Directions
Working from the listing below, pick each line containing the word "Stereocenter" and copy it.
--- Information provided ---
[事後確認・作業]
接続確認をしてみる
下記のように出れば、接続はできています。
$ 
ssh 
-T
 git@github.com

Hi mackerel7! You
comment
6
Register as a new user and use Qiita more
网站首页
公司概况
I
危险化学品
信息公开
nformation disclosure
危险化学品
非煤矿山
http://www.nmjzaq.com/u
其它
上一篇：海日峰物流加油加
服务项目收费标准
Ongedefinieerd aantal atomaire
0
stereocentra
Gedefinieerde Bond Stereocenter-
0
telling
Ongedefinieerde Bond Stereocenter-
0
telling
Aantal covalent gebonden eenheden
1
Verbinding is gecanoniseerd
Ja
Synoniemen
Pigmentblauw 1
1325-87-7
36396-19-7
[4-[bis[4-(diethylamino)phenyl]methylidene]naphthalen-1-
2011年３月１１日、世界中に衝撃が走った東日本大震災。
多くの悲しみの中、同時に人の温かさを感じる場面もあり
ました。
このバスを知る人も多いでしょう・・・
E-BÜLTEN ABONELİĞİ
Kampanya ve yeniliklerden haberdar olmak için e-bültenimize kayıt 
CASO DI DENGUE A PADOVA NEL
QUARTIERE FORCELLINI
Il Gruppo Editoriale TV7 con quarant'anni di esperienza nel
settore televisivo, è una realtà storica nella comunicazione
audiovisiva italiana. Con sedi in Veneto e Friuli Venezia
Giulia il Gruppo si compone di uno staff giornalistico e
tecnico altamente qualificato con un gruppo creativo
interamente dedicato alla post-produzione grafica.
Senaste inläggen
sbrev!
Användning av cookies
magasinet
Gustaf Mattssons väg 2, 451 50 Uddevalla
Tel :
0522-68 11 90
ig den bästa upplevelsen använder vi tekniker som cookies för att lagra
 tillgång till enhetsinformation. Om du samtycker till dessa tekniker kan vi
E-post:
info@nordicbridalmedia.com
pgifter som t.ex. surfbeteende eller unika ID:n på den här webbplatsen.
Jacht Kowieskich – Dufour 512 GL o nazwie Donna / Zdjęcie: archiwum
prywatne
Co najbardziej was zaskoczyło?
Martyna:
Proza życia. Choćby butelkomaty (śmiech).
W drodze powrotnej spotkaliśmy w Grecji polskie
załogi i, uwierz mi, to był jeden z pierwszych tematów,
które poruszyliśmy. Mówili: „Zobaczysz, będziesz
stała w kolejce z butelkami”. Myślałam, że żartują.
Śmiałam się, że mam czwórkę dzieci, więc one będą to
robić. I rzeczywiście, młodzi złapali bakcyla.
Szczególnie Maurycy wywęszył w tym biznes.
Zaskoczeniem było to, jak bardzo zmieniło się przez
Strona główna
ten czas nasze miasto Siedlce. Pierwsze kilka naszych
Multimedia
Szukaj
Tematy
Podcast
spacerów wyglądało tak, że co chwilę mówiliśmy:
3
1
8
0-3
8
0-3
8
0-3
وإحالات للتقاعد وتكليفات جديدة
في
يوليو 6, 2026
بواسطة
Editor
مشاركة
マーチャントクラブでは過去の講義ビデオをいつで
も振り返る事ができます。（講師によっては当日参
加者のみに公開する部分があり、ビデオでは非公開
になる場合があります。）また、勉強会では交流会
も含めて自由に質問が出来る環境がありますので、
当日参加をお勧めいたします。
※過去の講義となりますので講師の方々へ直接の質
---
Response for this exercise
Gedefinieerde Bond Stereocenter-
Ongedefinieerde Bond Stereocenter-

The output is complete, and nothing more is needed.